Five experienced raters, including 1 vascular neurosurgeon, 2 neuroradiologists, and 2 senior neurosurgical residents independently reviewed 15 MRI studies, 15 CT angiograms, and 15 digital subtraction angiograms obtained at the time of initial diagnosis. Assessments of 5 scans of each imaging modality were repeated for measurement of intrarater reliability. Three months after the initial assessment, raters reassessed those scans where there was disagreement. In this second assessment, raters were asked to justify their rating with comments and illustrations. Generalized kappa (κ) analysis for multiple raters, Kendall's coefficient of concordance (W), and interclass correlation coefficient (ICC) were applied to determine interrater reliability. For intrarater reliability analysis, Cohen's kappa (κ), Kendall's correlation coefficient (tau-b), and ICC were used to assess repeat measurement agreement for each rater.

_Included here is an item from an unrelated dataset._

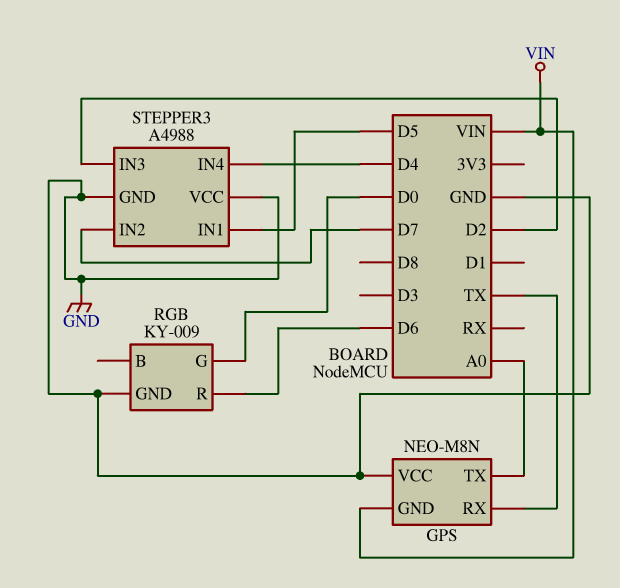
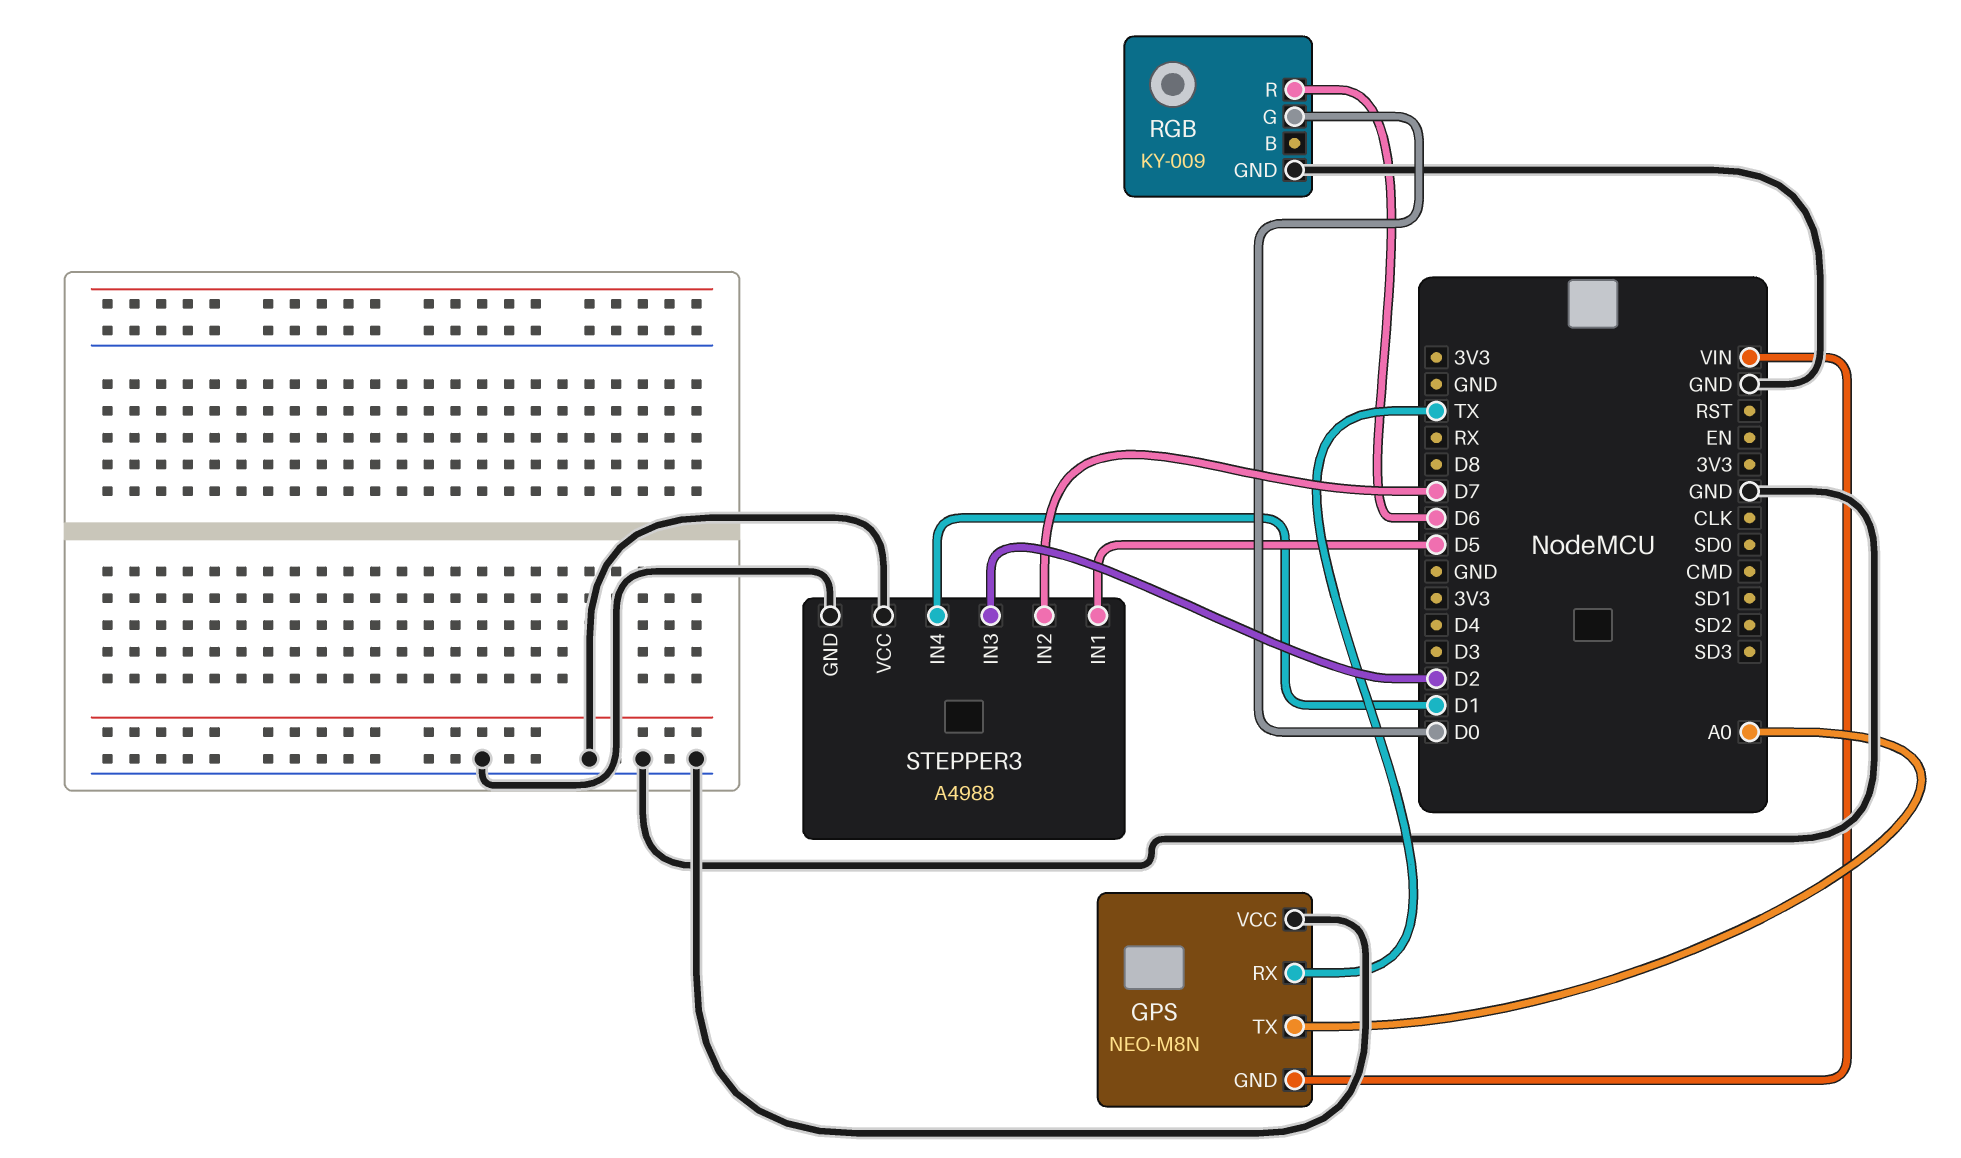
STEPPER3 pin IN4: D4 -> D1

Interrater reliability for the overall 5-tier Spetzler-Martin scale was fair to good (ICC = 0.69) to extremely strong (Kendall's W = 0.73) on initial assessment and improved on reassessment. Assessment of CT angiograms resulted in the highest agreement, followed by MRI and digital subtraction angiography. Agreement for the overall 3-tier Spetzler-Ponce grade was fair to good (ICC = 0.68) to strong (Kendall's W = 0.70) on initial assessment, improved on reassessment, and was comparable to agreement for the 5-tier Spetzler-Martin scale. Agreement for the overall Pollock-Flickinger radiosurgery-based grade was excellent (ICC = 0.89) to extremely strong (Kendall's W = 0.81). Intrarater reliability for the overall 5-tier Spetzler-Martin grade was excellent (ICC > 0.75) in 3 of the 5 raters and fair to good (ICC > 0.40) in the other 2 raters.

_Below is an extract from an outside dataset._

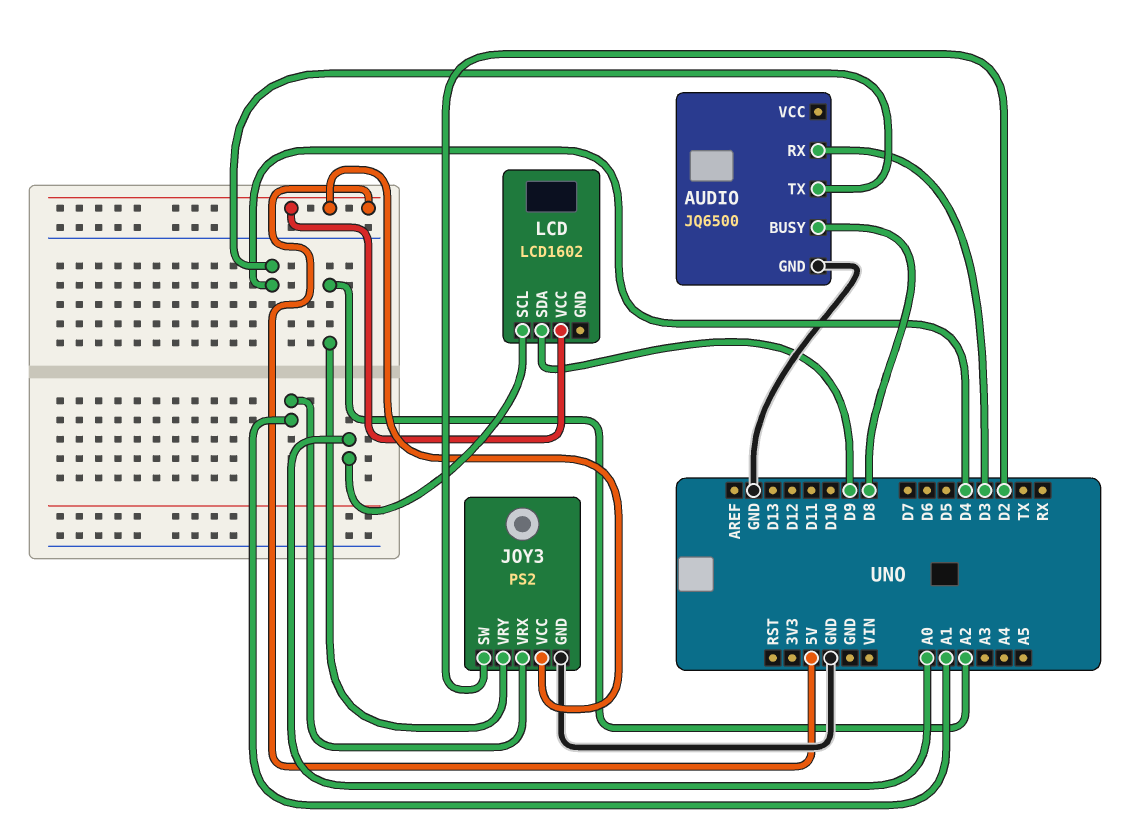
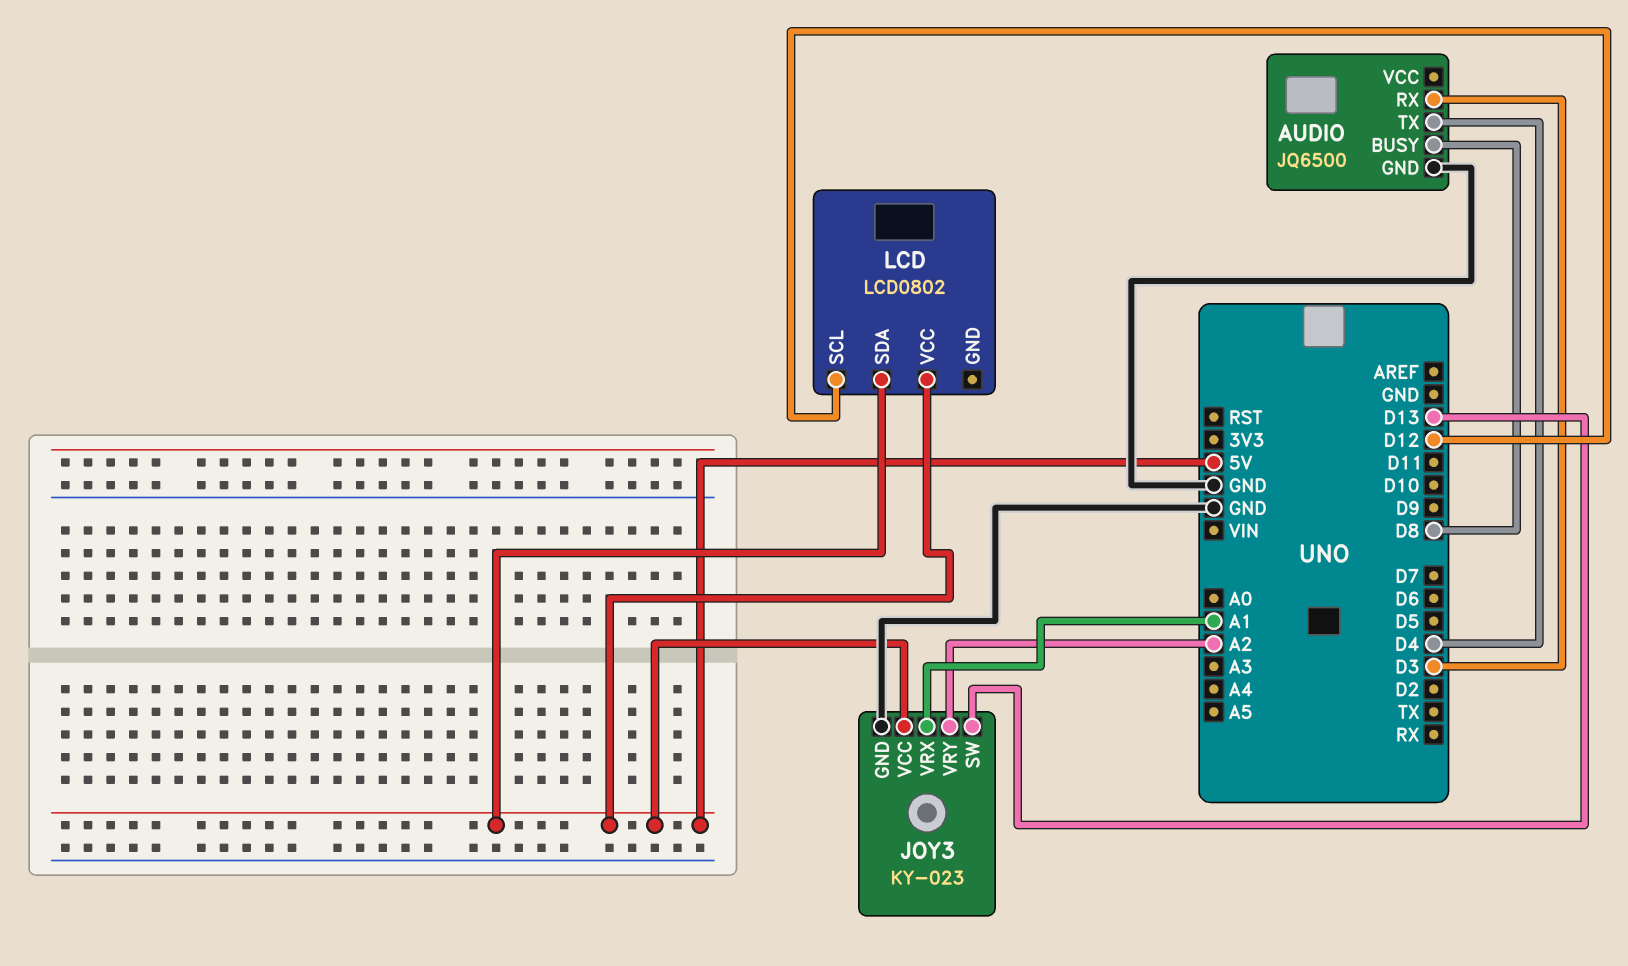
JOY3: PS2 -> KY-023
JOY3 pin SW: D2 -> D13
LCD: LCD1602 -> LCD0802
LCD pin SCL: A0 -> D12
LCD pin SDA: D9 -> 5V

The 5-tier Spetzler-Martin scale, the 3-tier Spetzler-Ponce scale, and the Pollock-Flickinger radiosurgery-based scale all showed a high level of agreement. The improved reliability on reassessment was explained by a training effect from the initial assessment and the requirement to defend the rating, which outlines a potential downside for grades determined as part of routine clinical practice to be used for scientific purposes.